Tucker is in the early stages of creating a pedestrian-friendly downtown with green space, public art, retail shops, and restaurants. Matthew Lee, executive director of Tucker Northlake Community Improvement District, presented an update on the downtown alley project.

Lee said there are plots, now privately owned, that need to be obtained by Tucker for the alleyway project, which is on a five to 10-year time scale.

“There’s key pieces to purchase or to have given to you, however you can get it. Right now, a developer could come in and submit an application to staff and say, ‘I’m going to build this,’ and they can build right on top of what might be a critical link that is privately owned currently,” said Lee, emphasizing a cohesive plan with business owners is crucial.

Downtown Tucker is already undergoing a streetscape project to improve lighting and landscaping.

City Engineer Ken Hildebrandt revisited I-285 Major Mobility Investment Program by Georgia Department of Transportation (GDOT) plans to enhance bridges at Henderson Road, Northlake Parkway, and LaVista Road. When Georgia Department of Transportation widens these bridges as part of a I-285 express lane project, Tucker will have the opportunity to make improvements to lighting, fencing, and branding.  The project is set to begin in three to five years.

Councilmember Michelle Penkava delivered an update on conversations with DeKalb County over roads and sidewalks. Council previously considered a referendum to takeover public works from the county, which would result in a tax increase for Tucker residents.

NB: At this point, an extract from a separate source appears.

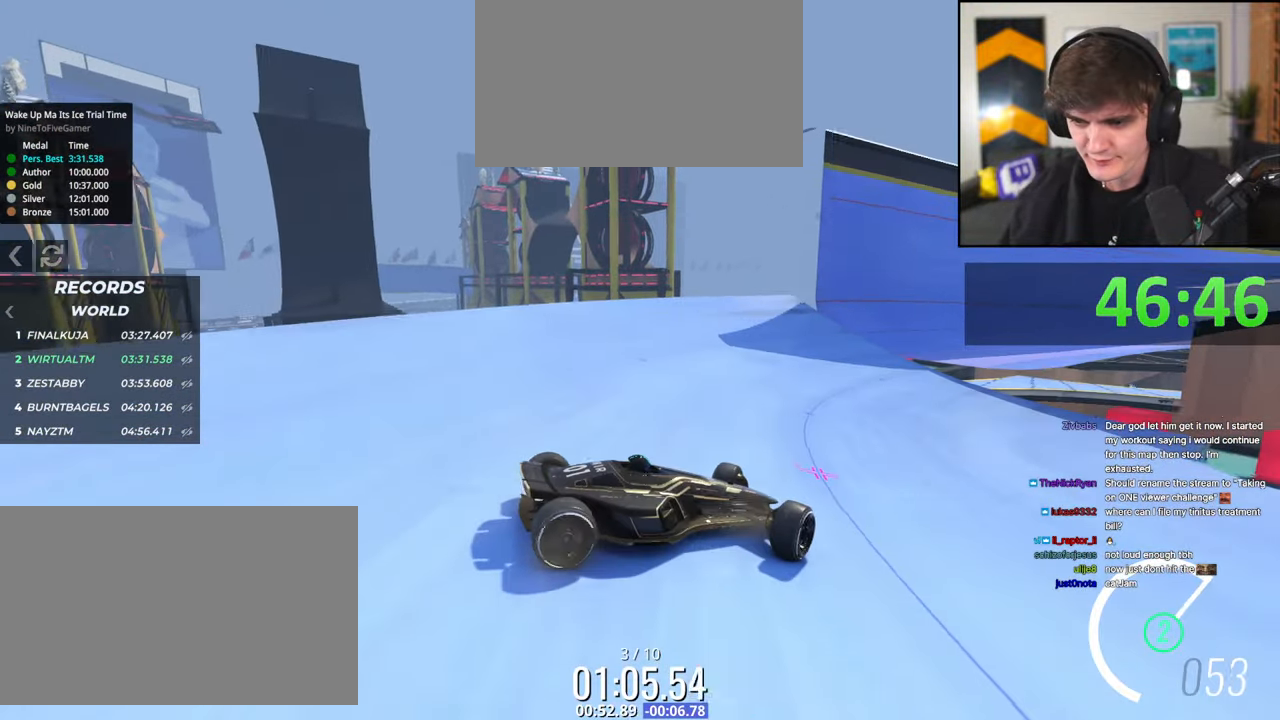
{"keys": ["left", "up"], "events": [[134, "brake", "down"], [234, "brake", "up"]]}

Penkava requested an accounting of services provided by DeKalb County, and its cost. She said in a line by line look at the current Intergovernmental Agreement shows “they’re not doing [things] as well as they should be.”

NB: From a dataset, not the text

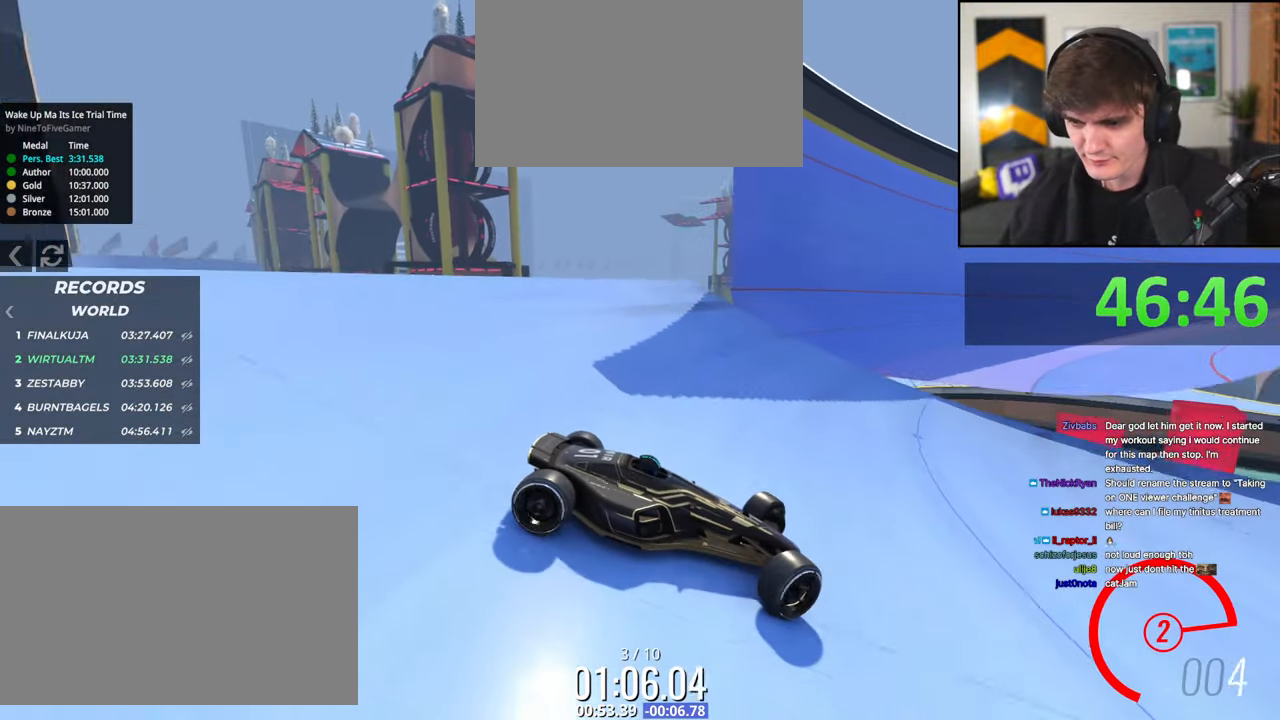
{"keys": ["left", "up"], "events": [[284, "brake", "down"], [334, "brake", "up"]]}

A new IGA is under review by DeKalb County attorneys, and will continue to be negotiated between Tucker and the county. Penkava said she wants to give DeKalb County an opportunity to nurture the relationship, and “see if we can’t have enough of an improved service at the same rate that our citizens are paying now that we can all be more than satisfied.”

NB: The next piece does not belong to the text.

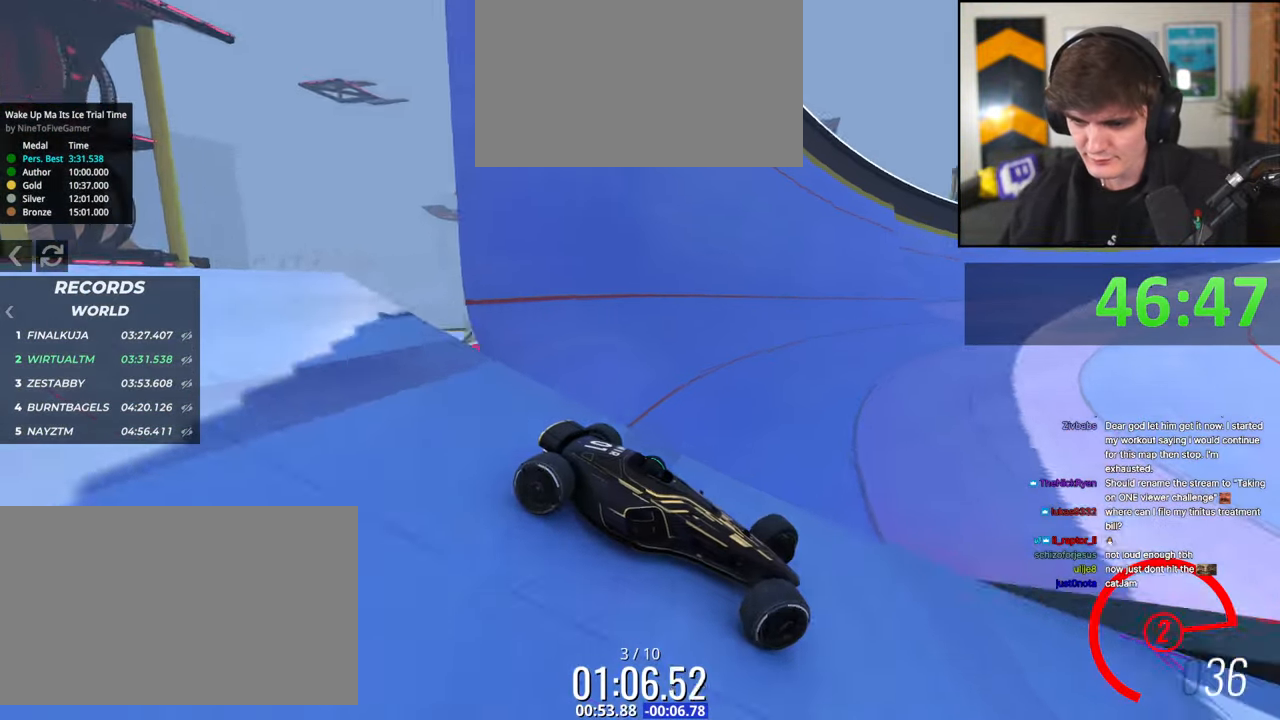
{"keys": ["left", "up"], "events": []}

“The timing of COVID, our uncertainty with our own budget, the inability to sit down and talk with our constituents and the ask that comes at the end of that for a higher tax rate possibly … for a better service, it’s just an unfortunate time,” she said, pushing to delay a referendum on public works.

In other news:

 

– Tucker’s financial report for September shows revenues were down 20 percent from the previous year, and 10 percent below expectations. Expenditures are 9 percent over expectations, which may even out after the federal Coronavirus Aid, Relief, and Economic Security (CARES) Act funding kicks in for unexpected spending by the city — purchases related to the COVID-19 pandemic.

– Council members voted unanimously for Parks and Recreation Department to apply for a Land and Water Conservation Fund grant in the amount of $500,000. If awarded, the city will match the grant monies to improve Fitzgerald Field, home to the Tucker Football league.

– Parks and Recreation presented a new plan to replace signage at Henderson Park, Johns Homestead, Kelley Cofer Park, Montreal Park, Smoke Rise Park, Tucker Nature Preserve, Tucker Recreation Center, and William McKinley Peters Park.

– Mayor Frank Auman presented the annual Mayor’s Business Award to FODAC, Friends of Disabled Adults and Children, for 34 years of matching medical equipment with those in need, both nationally and internationally.

– Councilmember Matt Robbins reminded residents to vote in the Nov. 3 elections. Early voting ends Oct. 30 at Reid H. Cofer Library, but absentee ballot boxes at Tucker Town Hall and Cofer are open until Election Day, Nov. 3. If voters miss the opportunity to cast a ballot at early voting, they will have to visit their assigned polling place.